Display-name fallback must be explicitly marked as fallback and should never silently produce high-trust identity if stronger identity is available.

Built-In Canonicalization

Core baseline logic must not hardcode provider names or Microsoft labels.

Provider adapters may register canonicalizers.

Example Microsoft/Intune canonicalization behind adapter seam:

All users
All devices
Default role scope tag
Known provider-default assignment targets
Known provider-default foundation resources

These must resolve by provider discriminator/type/canonical key, not display name.

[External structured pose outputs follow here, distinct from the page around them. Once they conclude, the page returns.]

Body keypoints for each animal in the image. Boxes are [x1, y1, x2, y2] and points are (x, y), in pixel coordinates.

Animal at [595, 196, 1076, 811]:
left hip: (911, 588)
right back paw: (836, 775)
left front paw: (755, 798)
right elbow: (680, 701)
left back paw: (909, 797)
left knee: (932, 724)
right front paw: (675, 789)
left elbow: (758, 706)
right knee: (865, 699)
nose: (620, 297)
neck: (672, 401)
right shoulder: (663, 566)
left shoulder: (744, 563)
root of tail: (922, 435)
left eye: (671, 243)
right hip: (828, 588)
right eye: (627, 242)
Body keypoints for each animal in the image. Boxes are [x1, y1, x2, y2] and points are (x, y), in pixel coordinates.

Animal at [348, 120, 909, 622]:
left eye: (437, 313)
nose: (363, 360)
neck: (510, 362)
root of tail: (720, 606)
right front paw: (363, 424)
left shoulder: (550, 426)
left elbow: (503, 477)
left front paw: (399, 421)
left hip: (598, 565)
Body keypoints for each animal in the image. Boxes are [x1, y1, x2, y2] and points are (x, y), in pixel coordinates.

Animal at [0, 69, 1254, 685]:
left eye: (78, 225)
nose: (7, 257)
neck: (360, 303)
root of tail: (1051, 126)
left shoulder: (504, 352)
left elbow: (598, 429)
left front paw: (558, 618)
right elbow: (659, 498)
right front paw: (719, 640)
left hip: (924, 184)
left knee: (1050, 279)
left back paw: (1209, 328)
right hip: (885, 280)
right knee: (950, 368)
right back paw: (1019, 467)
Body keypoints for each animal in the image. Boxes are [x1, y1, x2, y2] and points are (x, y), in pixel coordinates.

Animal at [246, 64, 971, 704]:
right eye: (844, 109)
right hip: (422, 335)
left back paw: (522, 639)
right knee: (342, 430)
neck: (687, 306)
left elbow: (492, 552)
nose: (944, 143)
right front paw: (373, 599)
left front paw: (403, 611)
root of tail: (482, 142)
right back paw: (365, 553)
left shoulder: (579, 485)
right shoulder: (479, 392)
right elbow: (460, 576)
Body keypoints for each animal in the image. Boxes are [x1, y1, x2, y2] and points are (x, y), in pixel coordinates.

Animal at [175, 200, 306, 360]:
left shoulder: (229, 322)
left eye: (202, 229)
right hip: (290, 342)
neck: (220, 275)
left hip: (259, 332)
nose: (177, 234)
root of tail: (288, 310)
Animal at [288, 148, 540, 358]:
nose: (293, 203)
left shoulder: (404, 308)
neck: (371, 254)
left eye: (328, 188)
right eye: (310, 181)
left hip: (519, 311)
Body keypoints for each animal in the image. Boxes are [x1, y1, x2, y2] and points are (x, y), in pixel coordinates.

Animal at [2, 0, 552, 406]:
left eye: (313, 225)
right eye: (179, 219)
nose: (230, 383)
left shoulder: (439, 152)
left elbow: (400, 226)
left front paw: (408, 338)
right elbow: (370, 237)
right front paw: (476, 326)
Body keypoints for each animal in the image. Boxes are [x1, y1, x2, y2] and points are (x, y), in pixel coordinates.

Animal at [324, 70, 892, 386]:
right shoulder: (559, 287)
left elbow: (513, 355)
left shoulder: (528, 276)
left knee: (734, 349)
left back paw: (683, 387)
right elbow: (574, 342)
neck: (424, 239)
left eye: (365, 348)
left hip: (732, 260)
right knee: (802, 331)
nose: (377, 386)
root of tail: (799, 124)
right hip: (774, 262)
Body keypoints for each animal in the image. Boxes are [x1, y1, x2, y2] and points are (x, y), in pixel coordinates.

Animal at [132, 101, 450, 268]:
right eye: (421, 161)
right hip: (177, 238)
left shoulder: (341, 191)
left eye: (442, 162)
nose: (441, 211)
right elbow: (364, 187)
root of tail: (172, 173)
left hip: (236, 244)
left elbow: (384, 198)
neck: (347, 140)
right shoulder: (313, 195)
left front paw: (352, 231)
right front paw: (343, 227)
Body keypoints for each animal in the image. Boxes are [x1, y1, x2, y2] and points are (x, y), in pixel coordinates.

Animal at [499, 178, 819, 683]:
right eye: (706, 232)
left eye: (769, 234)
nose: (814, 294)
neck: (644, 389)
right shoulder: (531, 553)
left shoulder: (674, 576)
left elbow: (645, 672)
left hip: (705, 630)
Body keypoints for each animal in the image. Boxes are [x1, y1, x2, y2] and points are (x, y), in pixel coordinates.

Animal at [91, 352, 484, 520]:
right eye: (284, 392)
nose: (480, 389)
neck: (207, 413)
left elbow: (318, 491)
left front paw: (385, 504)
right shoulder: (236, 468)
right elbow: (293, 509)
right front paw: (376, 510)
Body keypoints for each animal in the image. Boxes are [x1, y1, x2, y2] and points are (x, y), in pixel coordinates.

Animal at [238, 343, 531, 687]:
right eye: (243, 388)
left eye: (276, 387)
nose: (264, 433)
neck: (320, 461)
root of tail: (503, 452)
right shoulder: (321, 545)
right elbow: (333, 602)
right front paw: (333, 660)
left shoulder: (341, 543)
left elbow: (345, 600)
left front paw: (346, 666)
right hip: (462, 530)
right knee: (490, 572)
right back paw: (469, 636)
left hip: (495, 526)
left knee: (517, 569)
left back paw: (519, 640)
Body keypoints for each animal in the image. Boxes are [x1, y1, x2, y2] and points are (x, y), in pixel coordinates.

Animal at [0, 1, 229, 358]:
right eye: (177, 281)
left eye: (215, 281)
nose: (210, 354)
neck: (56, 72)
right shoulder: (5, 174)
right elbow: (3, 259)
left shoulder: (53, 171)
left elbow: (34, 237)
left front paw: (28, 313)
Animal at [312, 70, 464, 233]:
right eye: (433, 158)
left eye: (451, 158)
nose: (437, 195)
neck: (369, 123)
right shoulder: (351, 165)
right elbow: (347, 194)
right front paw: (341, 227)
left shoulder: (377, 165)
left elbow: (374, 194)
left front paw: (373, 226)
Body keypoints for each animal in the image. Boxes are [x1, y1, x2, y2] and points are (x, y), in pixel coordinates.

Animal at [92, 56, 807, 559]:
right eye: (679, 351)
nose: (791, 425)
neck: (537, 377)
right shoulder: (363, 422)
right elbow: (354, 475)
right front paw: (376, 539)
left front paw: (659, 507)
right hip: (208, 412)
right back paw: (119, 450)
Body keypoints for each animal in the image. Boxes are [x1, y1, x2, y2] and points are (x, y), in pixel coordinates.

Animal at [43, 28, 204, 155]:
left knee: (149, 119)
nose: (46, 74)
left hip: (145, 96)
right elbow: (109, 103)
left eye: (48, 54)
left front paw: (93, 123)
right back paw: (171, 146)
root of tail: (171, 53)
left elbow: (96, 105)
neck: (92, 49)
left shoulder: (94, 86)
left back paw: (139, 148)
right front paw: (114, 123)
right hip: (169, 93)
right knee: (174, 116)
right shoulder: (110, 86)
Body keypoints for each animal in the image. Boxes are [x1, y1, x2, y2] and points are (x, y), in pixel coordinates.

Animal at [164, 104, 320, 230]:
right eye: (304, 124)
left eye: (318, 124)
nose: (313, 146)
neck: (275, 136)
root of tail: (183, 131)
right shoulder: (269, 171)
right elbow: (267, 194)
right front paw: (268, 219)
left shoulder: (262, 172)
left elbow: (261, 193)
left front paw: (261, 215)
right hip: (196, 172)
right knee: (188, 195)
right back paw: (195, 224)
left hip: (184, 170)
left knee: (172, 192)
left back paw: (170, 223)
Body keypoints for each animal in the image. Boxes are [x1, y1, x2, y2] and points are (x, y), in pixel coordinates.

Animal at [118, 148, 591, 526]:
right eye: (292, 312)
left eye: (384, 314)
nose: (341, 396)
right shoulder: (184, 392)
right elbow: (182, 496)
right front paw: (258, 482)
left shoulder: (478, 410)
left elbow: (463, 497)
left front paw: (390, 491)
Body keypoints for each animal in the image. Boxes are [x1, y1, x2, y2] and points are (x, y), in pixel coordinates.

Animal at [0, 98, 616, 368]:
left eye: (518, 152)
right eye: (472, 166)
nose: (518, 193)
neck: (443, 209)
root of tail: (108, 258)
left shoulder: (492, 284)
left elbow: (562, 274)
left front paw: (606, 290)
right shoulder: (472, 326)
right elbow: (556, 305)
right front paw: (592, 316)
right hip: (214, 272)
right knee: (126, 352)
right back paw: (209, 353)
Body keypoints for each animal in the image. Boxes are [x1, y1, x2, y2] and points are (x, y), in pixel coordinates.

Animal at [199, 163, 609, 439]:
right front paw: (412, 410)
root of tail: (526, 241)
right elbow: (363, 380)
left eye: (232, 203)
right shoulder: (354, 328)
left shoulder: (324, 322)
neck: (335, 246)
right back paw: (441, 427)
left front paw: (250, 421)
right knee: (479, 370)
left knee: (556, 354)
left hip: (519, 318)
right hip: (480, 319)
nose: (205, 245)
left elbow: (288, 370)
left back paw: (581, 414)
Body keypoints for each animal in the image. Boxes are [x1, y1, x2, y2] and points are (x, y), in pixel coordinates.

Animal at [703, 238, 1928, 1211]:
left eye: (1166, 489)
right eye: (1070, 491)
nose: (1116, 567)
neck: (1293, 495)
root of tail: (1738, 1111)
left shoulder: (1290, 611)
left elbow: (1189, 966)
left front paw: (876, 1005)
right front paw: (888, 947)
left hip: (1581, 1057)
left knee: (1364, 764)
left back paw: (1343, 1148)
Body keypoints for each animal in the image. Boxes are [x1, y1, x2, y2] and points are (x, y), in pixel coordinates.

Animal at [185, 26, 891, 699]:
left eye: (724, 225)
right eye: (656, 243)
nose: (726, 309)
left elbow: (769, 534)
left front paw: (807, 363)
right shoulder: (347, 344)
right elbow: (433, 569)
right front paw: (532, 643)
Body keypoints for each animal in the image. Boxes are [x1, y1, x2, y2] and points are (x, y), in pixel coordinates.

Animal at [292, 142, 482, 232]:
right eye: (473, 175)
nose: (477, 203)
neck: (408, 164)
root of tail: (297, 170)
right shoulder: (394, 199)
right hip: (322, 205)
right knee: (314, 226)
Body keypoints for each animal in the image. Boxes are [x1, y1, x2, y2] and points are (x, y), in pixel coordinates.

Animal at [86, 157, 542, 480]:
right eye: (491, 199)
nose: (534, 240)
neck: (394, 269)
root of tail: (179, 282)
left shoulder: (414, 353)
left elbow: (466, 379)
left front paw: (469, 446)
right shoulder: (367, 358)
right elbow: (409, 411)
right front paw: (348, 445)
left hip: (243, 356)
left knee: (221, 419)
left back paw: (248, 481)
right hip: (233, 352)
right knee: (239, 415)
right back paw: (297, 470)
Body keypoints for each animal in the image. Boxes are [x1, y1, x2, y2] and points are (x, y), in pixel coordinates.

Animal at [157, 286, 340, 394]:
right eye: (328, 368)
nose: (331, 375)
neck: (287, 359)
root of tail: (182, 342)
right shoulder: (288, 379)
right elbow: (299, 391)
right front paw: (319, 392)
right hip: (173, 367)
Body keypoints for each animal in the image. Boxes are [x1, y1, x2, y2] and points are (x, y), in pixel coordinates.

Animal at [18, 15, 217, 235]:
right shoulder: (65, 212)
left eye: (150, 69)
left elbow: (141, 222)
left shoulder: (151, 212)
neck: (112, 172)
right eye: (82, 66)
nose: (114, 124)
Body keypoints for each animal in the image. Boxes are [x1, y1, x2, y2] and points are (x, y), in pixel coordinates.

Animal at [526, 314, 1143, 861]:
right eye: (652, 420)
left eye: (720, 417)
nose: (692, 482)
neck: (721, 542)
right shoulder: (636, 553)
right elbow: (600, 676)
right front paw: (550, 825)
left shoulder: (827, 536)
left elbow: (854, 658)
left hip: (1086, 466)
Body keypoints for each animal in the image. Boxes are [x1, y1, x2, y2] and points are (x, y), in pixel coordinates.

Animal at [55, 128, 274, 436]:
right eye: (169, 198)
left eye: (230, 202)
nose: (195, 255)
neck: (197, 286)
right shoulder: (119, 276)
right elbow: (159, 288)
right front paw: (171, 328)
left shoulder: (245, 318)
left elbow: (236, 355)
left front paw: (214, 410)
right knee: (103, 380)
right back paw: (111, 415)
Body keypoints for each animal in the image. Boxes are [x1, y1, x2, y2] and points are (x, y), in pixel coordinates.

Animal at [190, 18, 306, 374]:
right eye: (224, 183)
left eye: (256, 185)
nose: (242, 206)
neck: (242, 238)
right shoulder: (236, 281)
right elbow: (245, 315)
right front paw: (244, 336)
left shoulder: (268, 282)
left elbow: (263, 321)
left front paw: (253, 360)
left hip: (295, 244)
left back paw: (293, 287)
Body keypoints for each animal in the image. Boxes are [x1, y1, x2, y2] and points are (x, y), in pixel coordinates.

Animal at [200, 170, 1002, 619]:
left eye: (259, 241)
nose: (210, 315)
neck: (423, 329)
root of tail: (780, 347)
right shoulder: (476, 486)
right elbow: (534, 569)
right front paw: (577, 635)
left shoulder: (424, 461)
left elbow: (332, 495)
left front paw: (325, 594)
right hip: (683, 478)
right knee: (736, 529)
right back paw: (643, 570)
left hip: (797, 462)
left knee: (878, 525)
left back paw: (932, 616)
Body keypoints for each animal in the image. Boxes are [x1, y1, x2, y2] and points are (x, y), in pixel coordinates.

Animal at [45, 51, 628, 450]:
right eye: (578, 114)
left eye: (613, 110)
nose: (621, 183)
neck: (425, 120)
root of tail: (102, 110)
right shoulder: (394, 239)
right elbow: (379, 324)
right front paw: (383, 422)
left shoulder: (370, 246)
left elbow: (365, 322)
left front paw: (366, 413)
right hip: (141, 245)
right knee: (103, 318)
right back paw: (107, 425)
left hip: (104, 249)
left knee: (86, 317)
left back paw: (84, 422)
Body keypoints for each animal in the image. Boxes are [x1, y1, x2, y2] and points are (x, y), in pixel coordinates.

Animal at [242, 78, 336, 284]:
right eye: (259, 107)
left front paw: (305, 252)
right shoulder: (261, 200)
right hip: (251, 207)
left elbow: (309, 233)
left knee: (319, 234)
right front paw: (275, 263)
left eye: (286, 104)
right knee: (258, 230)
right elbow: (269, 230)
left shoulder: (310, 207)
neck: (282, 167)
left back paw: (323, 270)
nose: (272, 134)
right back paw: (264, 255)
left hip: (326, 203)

Foundation Coverage Registry

The registry must classify resource classes as:

fully_comparable
inventory_only
canonical_only
unsupported
excluded_by_profile
requires_manual_binding

Foundation objects must not be forced into policy-backed comparison.

Examples:

roleScopeTag default            -> canonical built-in/default if provider identifies it
roleScopeTag tenant-owned       -> foundation resource by provider object ID
assignmentFilter tenant-owned   -> foundation inventory/comparable depending capability
notificationMessageTemplate     -> foundation/config object depending capability

Integration Points

Expected areas to inspect/modify:

  • BaselineCompareService
  • CompareBaselineToTenantJob
  • SubjectResolver
  • ResolutionOutcome
  • IntuneCompareStrategy
  • CompareStrategyRegistry
  • InventoryPolicyTypeMeta
  • BaselineSupportCapabilityGuard
  • GovernanceSubjectTaxonomyRegistry
  • provider gateway / provider adapter seams
  • Graph contract registry integration where applicable

Result Contract

The matching pipeline should return a typed result, for example:

resolved_exact_identity
resolved_active_binding
resolved_canonical_builtin
resolved_canonical_virtual_target
resolved_unique_fallback
unresolved_ambiguous_match
missing_provider_resource
missing_local_evidence
unsupported_resource_class
foundation_inventory_only
excluded_non_governed
accepted_limitation

Spec 382 will formalize result semantics, but Spec 381 must produce enough structure for that follow-up.

Acceptance Criteria

  • Baseline compare uses matching pipeline before display-name fallback.
  • Built-ins/virtual targets can be resolved by provider canonicalizer.
  • Tenant-owned duplicate names remain unresolved unless an active binding exists.
  • Foundation inventory-only resources no longer produce false policy-backed matching attempts.
  • Existing compare strategies still receive matched baseline/current resources where possible.
  • No core class hardcodes Microsoft display names.
  • Fake provider can register canonical built-ins and resolve them.
  • YPTW2-style cases are representable:
    • All users / All devices canonicalized,
    • default roleScopeTag canonicalized or foundation-classified,
    • tenant-owned duplicate Settings Catalog policies remain ambiguous until binding,
    • assignment filters and notification templates are classified by capability.

Required Tests

  • Built-in canonical object resolves without ambiguity.
  • Virtual assignment target resolves without display-name matching.
  • Tenant-owned duplicate display names remain unresolved.
  • Active manual binding resolves duplicate candidate.
  • Display-name fallback is only used after identity/canonical/binding attempts fail.
  • Foundation inventory-only object returns inventory-only limitation, not foundation_not_policy_backed.
  • Unsupported resource class returns unsupported result.
  • Fake provider canonicalization contract test.
  • Microsoft/Intune adapter does not leak display-name logic into core.

Validation Commands

cd apps/platform && ./vendor/bin/sail artisan test --compact tests/Feature/Baselines/BaselineCompareAmbiguousMatchGapTest.php tests/Feature/Baselines/BaselineCompareGapClassificationTest.php
cd apps/platform && ./vendor/bin/sail artisan test --compact tests/Unit/Support/Baselines/SubjectResolverTest.php

Add new tests for the matching pipeline and canonicalizer registry.

Risks

  • Accidentally making display-name fallback look authoritative.
  • Hiding real duplicate tenant resources through over-aggressive canonicalization.
  • Hardcoding Microsoft-specific behavior into core.
  • Breaking existing compare strategy expectations.

Recommendation

Implement this second.

This candidate fixes the core matching failure mode while still avoiding UI and evidence/review changes.